### TASK DETAILS
Only the lines of the data below from the one with "left hip: (90, 343, 8)" through the one with "left elbow: (707, 415, -20)" are wanted. Repeat them exactly.

### DATA SHOWN
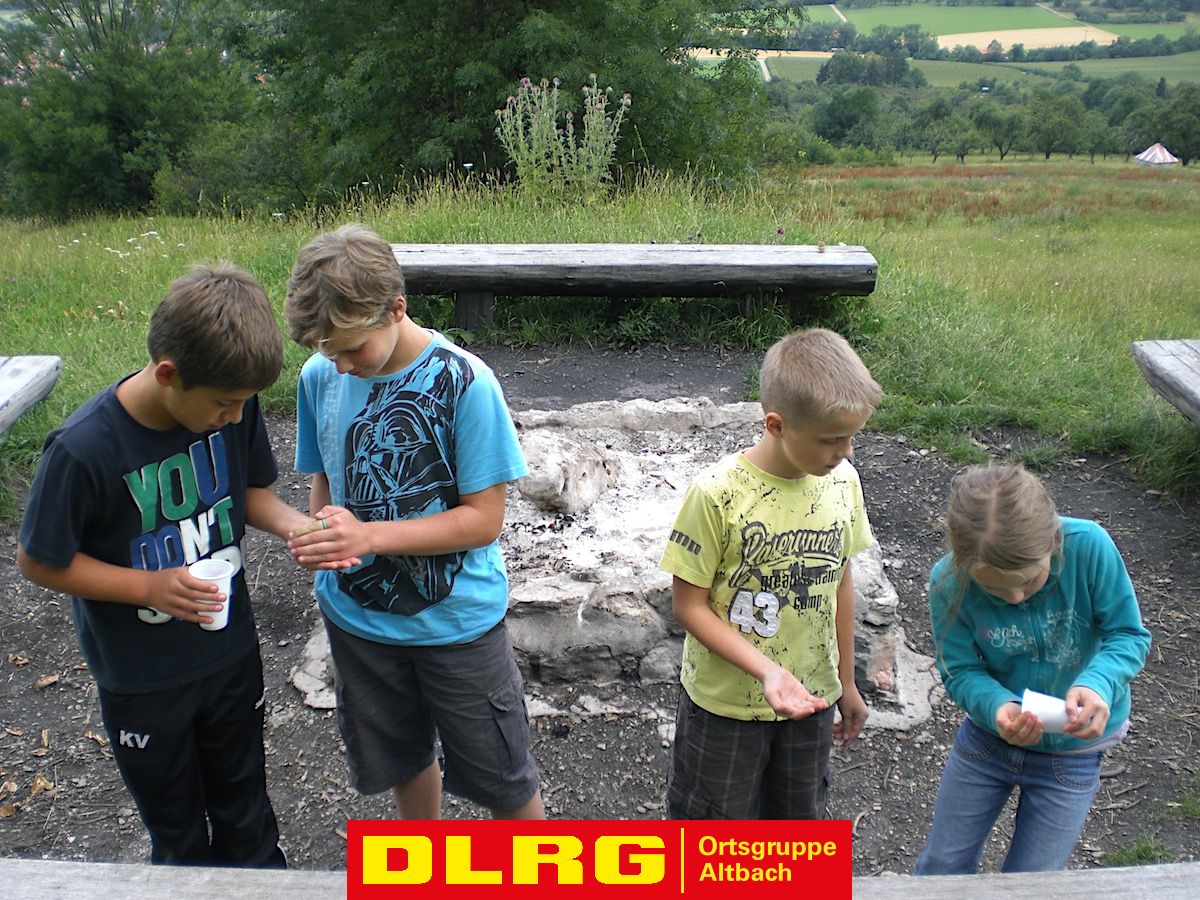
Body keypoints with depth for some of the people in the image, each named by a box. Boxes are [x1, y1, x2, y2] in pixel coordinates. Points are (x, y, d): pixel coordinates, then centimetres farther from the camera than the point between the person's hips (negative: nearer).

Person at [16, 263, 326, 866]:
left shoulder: (233, 405, -17)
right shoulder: (82, 449, -29)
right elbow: (38, 562, -15)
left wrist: (294, 525, -19)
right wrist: (151, 586, -26)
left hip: (231, 652, 3)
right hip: (142, 679, -3)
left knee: (245, 807, 23)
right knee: (177, 828, 21)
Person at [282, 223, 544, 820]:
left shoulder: (464, 382, -22)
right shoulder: (320, 377, -8)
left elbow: (484, 519, -19)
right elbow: (324, 478, 6)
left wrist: (371, 536, -28)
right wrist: (321, 535, -16)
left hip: (457, 617, -4)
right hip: (356, 613, 5)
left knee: (501, 777, 12)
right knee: (402, 759, 26)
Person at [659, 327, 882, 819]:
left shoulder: (842, 482, -9)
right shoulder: (717, 493, -25)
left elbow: (840, 581, 4)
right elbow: (689, 604, -17)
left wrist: (846, 682, 12)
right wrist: (766, 670, -27)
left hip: (810, 698, 4)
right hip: (725, 702, -4)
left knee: (799, 819, 23)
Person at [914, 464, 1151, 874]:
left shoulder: (1088, 546, -29)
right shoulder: (948, 580, -26)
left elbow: (1128, 635, -17)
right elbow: (960, 671, -17)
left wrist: (1098, 683, -38)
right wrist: (997, 706, -39)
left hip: (1073, 748, 0)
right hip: (988, 734, 1)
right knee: (941, 867, 16)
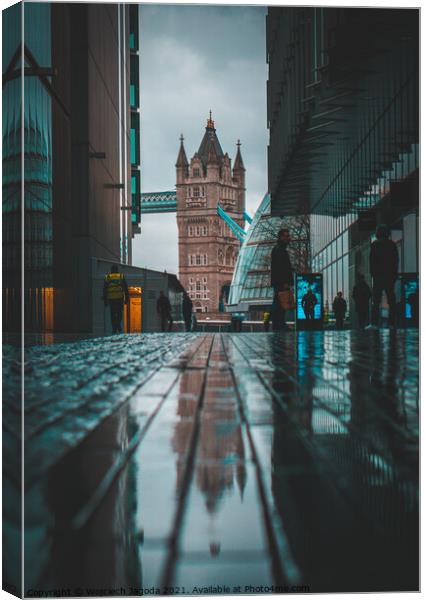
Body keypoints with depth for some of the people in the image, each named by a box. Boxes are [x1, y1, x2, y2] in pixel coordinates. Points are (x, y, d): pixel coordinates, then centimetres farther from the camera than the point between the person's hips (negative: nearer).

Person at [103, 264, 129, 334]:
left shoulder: (107, 277, 7)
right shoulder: (121, 276, 5)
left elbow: (104, 290, 5)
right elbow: (126, 289, 3)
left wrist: (105, 300, 8)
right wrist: (126, 299, 6)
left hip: (111, 298, 1)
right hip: (120, 297, -1)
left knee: (113, 314, 7)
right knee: (119, 313, 10)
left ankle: (114, 329, 3)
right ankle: (118, 325, -11)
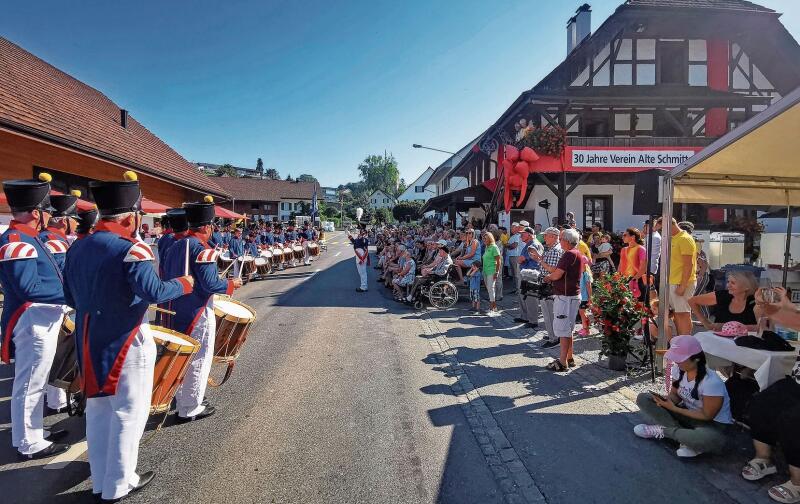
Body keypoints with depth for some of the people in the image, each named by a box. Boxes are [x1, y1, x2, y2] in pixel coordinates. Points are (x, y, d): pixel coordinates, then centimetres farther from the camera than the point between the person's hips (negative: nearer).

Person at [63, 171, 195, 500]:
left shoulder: (77, 248, 4)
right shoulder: (132, 249, -20)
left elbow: (71, 298, 11)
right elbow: (154, 292, -29)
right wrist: (184, 284, -12)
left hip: (90, 343, 8)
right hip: (127, 344, -8)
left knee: (98, 412, 18)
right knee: (127, 415, 7)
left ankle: (100, 483, 32)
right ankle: (118, 486, 19)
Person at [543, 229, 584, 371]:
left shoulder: (569, 254, -18)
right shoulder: (576, 254, 15)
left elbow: (557, 274, -23)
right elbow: (557, 270, 14)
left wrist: (548, 277, -2)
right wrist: (540, 261, 14)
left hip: (566, 296, -11)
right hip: (572, 295, 11)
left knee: (563, 329, -6)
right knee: (568, 329, 17)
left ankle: (563, 362, -1)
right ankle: (569, 358, 26)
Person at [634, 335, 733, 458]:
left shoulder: (711, 382, -29)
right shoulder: (678, 369, -11)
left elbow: (707, 415, -20)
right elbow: (675, 394, 3)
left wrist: (674, 408, -23)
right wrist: (667, 400, -21)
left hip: (713, 424, -6)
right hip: (686, 413, 6)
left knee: (712, 440, -43)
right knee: (643, 398, -10)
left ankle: (662, 430, -17)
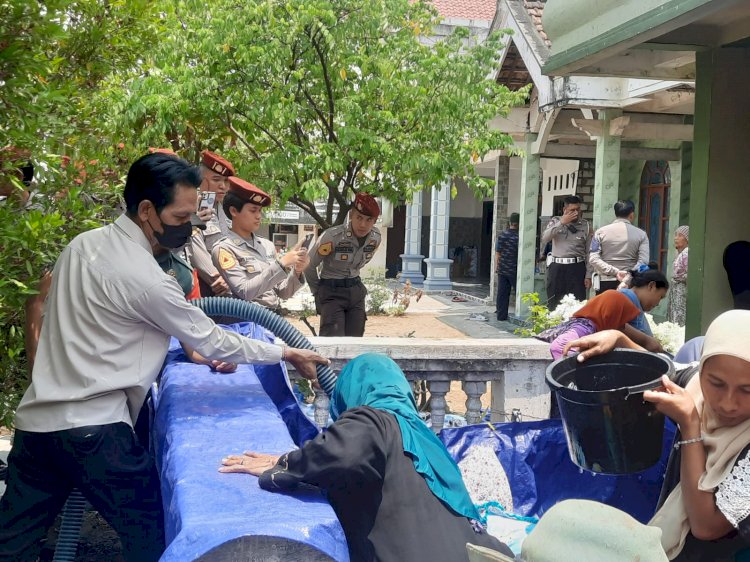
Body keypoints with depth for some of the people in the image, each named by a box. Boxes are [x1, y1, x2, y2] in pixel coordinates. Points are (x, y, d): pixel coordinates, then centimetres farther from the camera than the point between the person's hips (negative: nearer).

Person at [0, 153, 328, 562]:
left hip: (35, 417, 9)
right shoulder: (146, 279, -17)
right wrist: (287, 354, 4)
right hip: (92, 427, -8)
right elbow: (213, 344, -8)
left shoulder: (82, 244, 8)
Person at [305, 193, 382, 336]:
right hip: (332, 292, -6)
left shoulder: (375, 238, -5)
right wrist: (317, 291, 3)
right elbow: (309, 265, -10)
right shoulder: (332, 236, -23)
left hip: (356, 291, 6)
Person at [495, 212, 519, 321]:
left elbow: (497, 254, 6)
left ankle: (501, 315, 9)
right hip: (515, 271, -4)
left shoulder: (501, 236, 1)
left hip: (502, 270, 4)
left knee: (502, 293, 8)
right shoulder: (519, 237, -12)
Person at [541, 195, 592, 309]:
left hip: (577, 268, -1)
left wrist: (588, 275, -1)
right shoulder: (555, 221, 7)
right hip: (557, 267, 1)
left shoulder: (585, 225, 4)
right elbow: (544, 239, -10)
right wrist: (562, 223, -14)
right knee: (553, 304, 6)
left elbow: (589, 252, 4)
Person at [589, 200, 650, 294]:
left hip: (605, 283, 0)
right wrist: (628, 276, -12)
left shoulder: (601, 232, 2)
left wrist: (615, 272, -11)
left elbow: (593, 259, -7)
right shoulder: (641, 234, 1)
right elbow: (643, 262, -10)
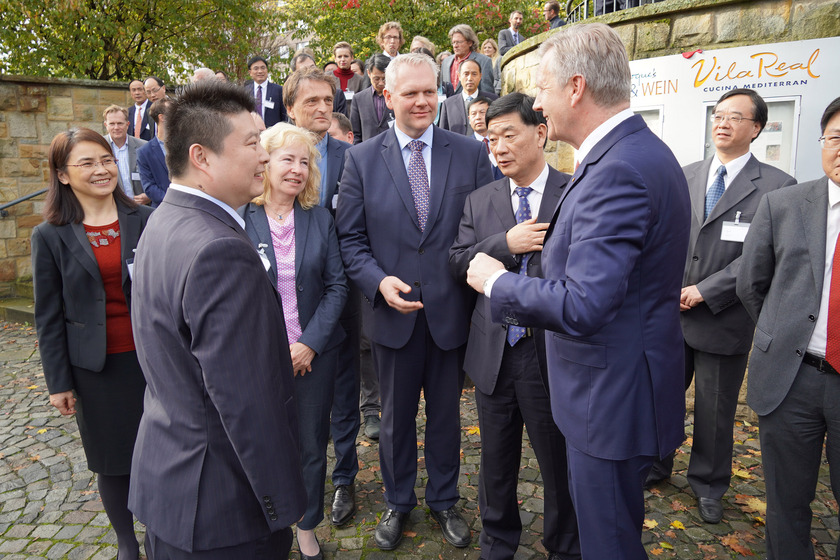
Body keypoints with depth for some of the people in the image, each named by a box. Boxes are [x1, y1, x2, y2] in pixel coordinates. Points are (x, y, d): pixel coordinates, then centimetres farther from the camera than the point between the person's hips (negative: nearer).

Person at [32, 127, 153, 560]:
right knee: (112, 460, 13)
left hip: (150, 357, 1)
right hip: (96, 368, 0)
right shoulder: (50, 236, -3)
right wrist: (59, 382, -1)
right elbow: (48, 317, 0)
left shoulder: (145, 221, -2)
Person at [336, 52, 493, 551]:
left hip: (451, 310, 0)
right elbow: (350, 237, -1)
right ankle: (398, 502, 41)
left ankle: (444, 500, 41)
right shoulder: (361, 159, -1)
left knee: (446, 414, 17)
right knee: (396, 415, 17)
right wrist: (379, 281, -18)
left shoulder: (471, 153, -1)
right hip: (393, 310, 0)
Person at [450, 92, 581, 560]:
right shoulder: (479, 202, 7)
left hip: (552, 354, -3)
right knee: (496, 463, 21)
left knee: (561, 467, 14)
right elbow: (458, 262, -1)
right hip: (494, 354, 4)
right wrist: (506, 244, -16)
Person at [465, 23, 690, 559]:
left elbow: (582, 306, -33)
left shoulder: (619, 169, -26)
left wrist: (496, 280, -18)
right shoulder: (639, 151, 7)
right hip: (617, 388, 10)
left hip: (613, 397, -10)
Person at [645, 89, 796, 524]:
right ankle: (655, 465, 38)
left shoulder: (776, 186, -6)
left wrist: (704, 291, -17)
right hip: (670, 313, 3)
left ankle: (708, 486, 34)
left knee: (715, 412, 12)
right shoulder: (684, 176, 8)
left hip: (723, 320, -3)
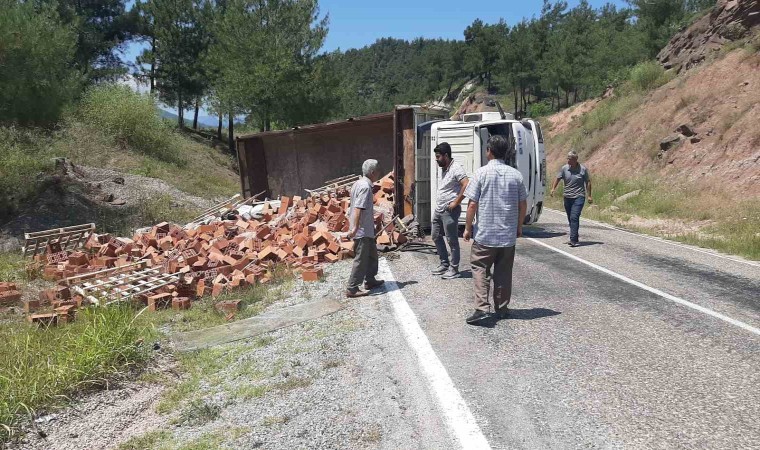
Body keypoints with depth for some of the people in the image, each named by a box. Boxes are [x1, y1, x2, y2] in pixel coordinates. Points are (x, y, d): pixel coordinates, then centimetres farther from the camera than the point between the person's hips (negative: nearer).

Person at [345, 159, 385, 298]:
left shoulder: (359, 183, 12)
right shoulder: (365, 187, -19)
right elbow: (358, 209, -27)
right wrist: (355, 228, -30)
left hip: (366, 230, 11)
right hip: (362, 230, -11)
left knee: (372, 254, 22)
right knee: (361, 259, -5)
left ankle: (370, 281, 34)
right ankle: (352, 289, 0)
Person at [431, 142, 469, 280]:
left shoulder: (456, 168, -16)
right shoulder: (444, 169, 13)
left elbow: (467, 186, -27)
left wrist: (456, 202, -22)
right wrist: (438, 204, 15)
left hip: (449, 211, -10)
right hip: (438, 209, 10)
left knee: (452, 240, -1)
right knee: (436, 237, 15)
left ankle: (454, 269, 9)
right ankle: (444, 264, 27)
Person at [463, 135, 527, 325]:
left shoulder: (482, 173, -9)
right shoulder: (515, 174, 1)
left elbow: (472, 204, -11)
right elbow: (523, 205, 6)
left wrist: (468, 228, -1)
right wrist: (519, 227, 19)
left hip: (485, 233, -3)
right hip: (509, 235, 4)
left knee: (480, 268, 5)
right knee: (504, 272, 13)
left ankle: (482, 307, -7)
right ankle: (501, 309, 22)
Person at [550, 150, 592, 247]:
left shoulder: (583, 169, -2)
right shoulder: (564, 168, 4)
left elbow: (588, 182, 4)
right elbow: (558, 178, 2)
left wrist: (589, 196, 2)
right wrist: (553, 188, -14)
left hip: (579, 197, -4)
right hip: (567, 197, 4)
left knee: (574, 217, -16)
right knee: (570, 219, 11)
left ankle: (573, 240, -19)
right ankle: (575, 238, 25)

### ANSWER TO THE EXERCISE
left hip: (90, 343, 8)
right hip: (127, 344, -8)
left knee: (98, 412, 18)
right knee: (127, 415, 7)
left ankle: (100, 483, 32)
right ankle: (118, 486, 19)
Person at [543, 229, 584, 371]:
left shoulder: (569, 254, -18)
right shoulder: (576, 254, 15)
left elbow: (557, 274, -23)
right elbow: (557, 270, 14)
left wrist: (548, 277, -2)
right wrist: (540, 261, 14)
left hip: (566, 296, -11)
right hip: (572, 295, 11)
left knee: (563, 329, -6)
right knee: (568, 329, 17)
left ankle: (563, 362, -1)
right ankle: (569, 358, 26)
Person at [634, 335, 733, 458]:
left shoulder: (711, 382, -29)
right shoulder: (678, 369, -11)
left elbow: (707, 415, -20)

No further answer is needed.